On the Importance of Strong Baselines in Bayesian Deep Learning
This exposes an experimental oversight in Bayesian deep learning, emphasizing the need for consistent benchmarking to ensure fair comparisons, which is incremental but important for the field's rigor.
The paper identifies a flaw in Bayesian deep learning experiments where models trained to convergence are compared to baselines trained for a fixed number of iterations, showing that Monte Carlo dropout, when evaluated under identical settings, significantly improves and outperforms or matches methods previously claimed superior.

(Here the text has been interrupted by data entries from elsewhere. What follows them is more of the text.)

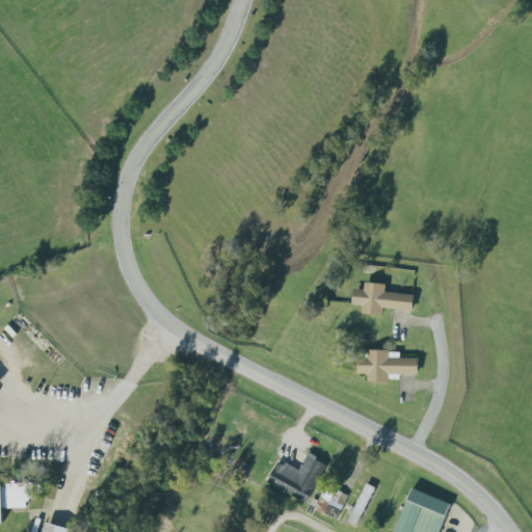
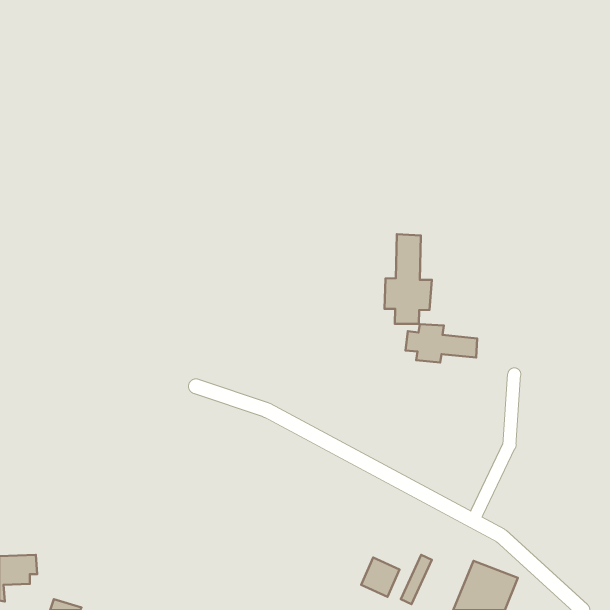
building: none -> [385,234,432,324]
building: [357,350,419,381] -> none
building: [267,453,326,502] -> none

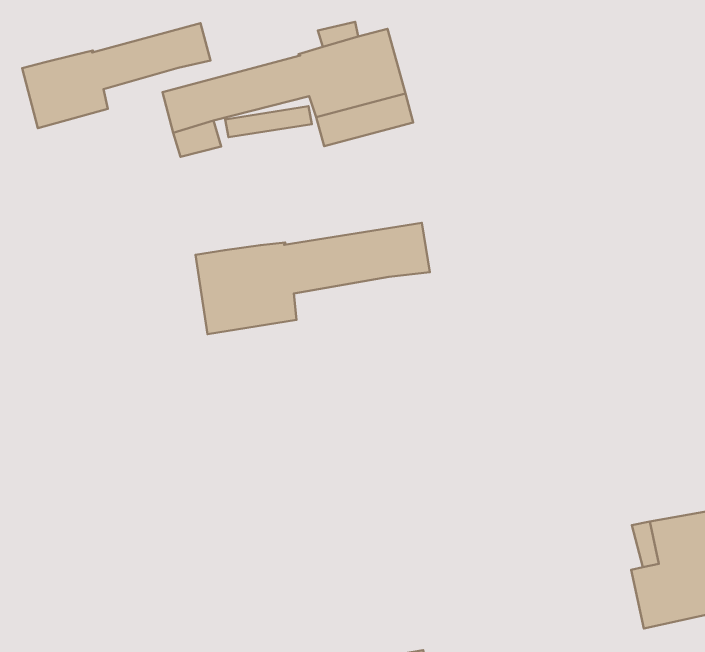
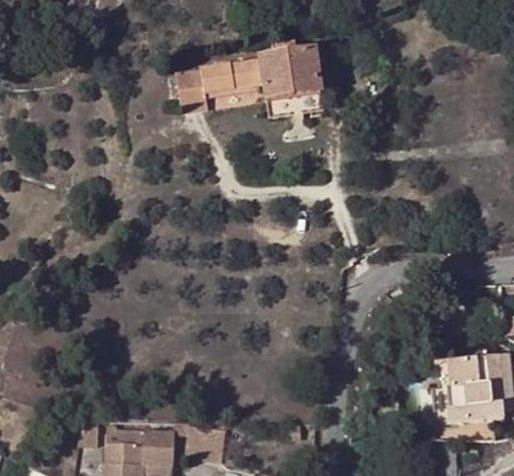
building: [22,23,211,128] -> none
building: [196,223,430,334] -> none

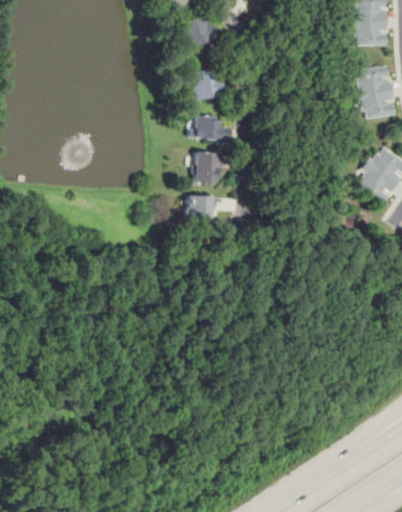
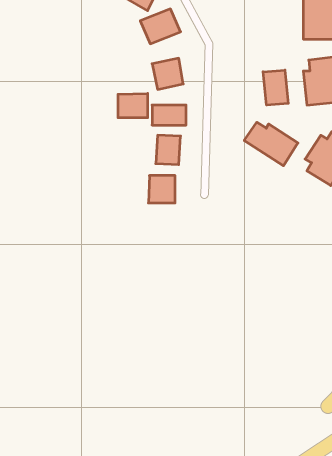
building: none -> [263,70,288,105]
building: none -> [118,93,148,118]
building: none -> [244,122,298,166]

Like all sub-fields of machine learning Bayesian Deep Learning is driven by empirical validation of its theoretical proposals. Given the many aspects of an experiment it is always possible that minor or even major experimental flaws can slip by both authors and reviewers. One of the most popular experiments used to evaluate approximate inference techniques is the regression experiment on UCI datasets. However, in this experiment, models which have been trained to convergence have often been compared with baselines trained only for a fixed number of iterations. We find that a well-established baseline, Monte Carlo dropout, when evaluated under the same experimental settings shows significant improvements. In fact, the baseline outperforms or performs competitively with methods that claimed to be superior to the very same baseline method when they were introduced. Hence, by exposing this flaw in experimental procedure, we highlight the importance of using identical experimental setups to evaluate, compare, and benchmark methods in Bayesian Deep Learning.